We we thrilled as well as tired after our first encounter with snow at Sonamarg. We rode ponies, wooden sledges, sat by a gushing stream of printine water, got stuck knee deep in the snow, had our fill of hot maggi on the snow and many more. On our way back, we took a pit stop at a small shop on the highway. We were greeted by a kind owner Md. Ashiq, which was also the name of his store. He sat down with us and shared a cup of tea and stories about his life. He loved his film music and bollywood. Within minutes he introduced his whole family. He offered Tugga some biscuits and refused to take money for it. Both him and his father were carrying these small baskets of hot coals. These were called ‘kangri’ and are used by locals to keep them warm in the extreme weather. All I could think was ‘how dangerous’. But that was their way of life in the villages. Old men, women and even teenagers carry kangris around under their woollen gowns or ‘pherans’ as they call them. Apparently they even sleep with kangris except for the children where it would not be safe.
“There were times when we left home in the morning unsure of whether we will be able to go back home ” We safely checked in to this beautiful Needous hotel in Gulmarg and after a rather exciting gondola ride, it was in the night that I was sipping on my Old monk in the balcony along with Madhushree and Tugga was sleeping in the room. We caught up with Junaid, the waiting boy who has been assigned to our room since the beginning along with Shoukat. Junaid is a MA in Urdu and lack of proper jobs in the state makes him do this. A very soft spoken guy with a smile on his face, he has so many unpleasant memories of growing up in valley. From army cordoning off his entire village in the same evening as he had left for his school in the morning, not allowing him to enter his own house to terrorists knocking at their door in the night for food and shelter. He has grown up seeing all. He hates terrorism and sheds a tear over what is happening in the valley. Many cups of teas, warm water for the Tugga, playing with him and then inviting us for his marriage next year for an authentic Wazawan, Junaid is perhaps a true representation of the people of Kahsmir. Atleast, I will like to believe so.

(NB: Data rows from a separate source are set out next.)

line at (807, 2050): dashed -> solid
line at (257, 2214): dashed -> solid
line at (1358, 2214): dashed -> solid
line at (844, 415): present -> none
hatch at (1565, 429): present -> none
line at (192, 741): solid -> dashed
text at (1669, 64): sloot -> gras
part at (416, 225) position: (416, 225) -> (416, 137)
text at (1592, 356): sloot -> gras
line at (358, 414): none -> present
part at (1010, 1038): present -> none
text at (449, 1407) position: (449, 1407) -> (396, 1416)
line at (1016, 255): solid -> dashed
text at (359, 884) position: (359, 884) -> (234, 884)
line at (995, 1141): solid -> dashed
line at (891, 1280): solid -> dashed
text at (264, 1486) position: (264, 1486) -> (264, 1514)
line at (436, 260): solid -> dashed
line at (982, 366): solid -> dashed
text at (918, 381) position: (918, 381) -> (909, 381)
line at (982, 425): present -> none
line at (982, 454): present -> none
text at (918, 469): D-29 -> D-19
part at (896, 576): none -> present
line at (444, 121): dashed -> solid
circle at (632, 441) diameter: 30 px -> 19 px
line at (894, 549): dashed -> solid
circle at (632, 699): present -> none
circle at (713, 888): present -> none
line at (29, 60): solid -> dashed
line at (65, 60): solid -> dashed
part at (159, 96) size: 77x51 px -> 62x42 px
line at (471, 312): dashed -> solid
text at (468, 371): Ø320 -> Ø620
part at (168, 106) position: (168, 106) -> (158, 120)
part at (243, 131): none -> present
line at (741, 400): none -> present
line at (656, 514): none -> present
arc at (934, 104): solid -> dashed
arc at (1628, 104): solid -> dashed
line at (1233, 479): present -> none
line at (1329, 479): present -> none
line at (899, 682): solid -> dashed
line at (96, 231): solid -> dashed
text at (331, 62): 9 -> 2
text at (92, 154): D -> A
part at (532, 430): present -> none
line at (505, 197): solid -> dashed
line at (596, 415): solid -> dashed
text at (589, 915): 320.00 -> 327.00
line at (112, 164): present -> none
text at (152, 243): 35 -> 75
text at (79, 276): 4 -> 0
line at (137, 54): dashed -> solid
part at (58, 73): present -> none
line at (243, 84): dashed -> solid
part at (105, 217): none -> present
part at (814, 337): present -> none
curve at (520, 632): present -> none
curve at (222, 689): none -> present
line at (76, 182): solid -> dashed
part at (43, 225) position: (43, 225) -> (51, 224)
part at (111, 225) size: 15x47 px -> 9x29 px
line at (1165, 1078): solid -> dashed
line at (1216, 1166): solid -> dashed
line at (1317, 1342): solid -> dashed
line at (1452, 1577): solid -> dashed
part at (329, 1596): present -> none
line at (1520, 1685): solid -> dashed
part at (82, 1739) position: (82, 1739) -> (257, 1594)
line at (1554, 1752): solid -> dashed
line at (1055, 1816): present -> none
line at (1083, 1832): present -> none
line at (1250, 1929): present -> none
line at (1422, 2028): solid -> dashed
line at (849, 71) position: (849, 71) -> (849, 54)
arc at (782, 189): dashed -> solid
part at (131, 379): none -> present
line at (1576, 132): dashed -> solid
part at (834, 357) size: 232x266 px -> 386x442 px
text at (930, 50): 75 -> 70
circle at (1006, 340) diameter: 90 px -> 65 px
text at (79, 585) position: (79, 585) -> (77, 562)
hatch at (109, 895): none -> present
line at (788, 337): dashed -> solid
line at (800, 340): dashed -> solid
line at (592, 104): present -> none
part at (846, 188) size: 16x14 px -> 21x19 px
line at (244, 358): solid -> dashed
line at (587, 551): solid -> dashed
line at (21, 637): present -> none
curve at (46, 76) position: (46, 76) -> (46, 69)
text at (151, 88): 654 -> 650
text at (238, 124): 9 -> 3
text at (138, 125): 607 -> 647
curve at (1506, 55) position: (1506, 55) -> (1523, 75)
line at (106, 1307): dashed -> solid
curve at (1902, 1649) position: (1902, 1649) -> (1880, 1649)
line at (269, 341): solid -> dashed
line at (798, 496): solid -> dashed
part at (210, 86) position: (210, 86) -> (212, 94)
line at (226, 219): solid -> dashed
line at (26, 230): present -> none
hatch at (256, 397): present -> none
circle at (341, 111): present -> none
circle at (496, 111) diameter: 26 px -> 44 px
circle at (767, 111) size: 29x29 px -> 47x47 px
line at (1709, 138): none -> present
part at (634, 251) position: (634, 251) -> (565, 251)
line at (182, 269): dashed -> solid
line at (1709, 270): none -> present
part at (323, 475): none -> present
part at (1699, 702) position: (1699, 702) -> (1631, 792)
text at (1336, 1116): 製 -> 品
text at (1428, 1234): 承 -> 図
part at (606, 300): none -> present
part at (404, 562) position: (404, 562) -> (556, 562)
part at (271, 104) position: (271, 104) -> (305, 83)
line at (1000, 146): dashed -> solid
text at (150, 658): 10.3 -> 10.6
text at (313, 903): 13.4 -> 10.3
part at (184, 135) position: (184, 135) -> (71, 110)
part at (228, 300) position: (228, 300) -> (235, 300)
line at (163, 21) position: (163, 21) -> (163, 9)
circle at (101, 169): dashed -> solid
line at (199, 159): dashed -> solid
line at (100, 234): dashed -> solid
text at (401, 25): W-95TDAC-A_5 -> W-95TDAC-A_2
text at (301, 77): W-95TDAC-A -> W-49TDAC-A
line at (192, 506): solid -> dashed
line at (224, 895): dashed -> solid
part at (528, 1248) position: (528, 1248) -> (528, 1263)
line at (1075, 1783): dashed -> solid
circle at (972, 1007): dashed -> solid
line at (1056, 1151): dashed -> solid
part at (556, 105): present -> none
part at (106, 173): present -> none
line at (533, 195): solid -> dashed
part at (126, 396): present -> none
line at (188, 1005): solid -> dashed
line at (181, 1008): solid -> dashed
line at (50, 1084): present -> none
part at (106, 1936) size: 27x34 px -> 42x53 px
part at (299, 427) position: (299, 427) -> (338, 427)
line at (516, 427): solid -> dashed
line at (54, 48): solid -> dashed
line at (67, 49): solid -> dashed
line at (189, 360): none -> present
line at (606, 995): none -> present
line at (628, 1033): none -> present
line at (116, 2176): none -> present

Chacha was another character whom we met in Gulmarg Valley as a guide. He helped change some of our thoughts about people of Kashmir. He was our guide who accompanied us from the place where we picked up our snow boots and jackets on our way to the Gondola ride. He didn’t look 70 but while he was carrying Tugga on his shoulder as there was a snow storm and we had to rush back, he mentioned his age. He said – I have got grandsons of his age, so please don’t worry. He said – they can only work for 3 m- 4 months a year during the peak tourist season and has to earn as much as possible to support his family for the remaining year. Extremely patient and careful, he treated us as his own and if he was not there, I shudder to think what would have happened in the Snow Storm.
I have always looked for stories for people in tourist locations and when initially we had planned to go to Kashmir, there was a sense of apprehension as how things will turn out to be. While we experienced why Kashmir is called the paradise on earth, much to contrary belief, it’s the people here who makes the place a wonderful visit time and again.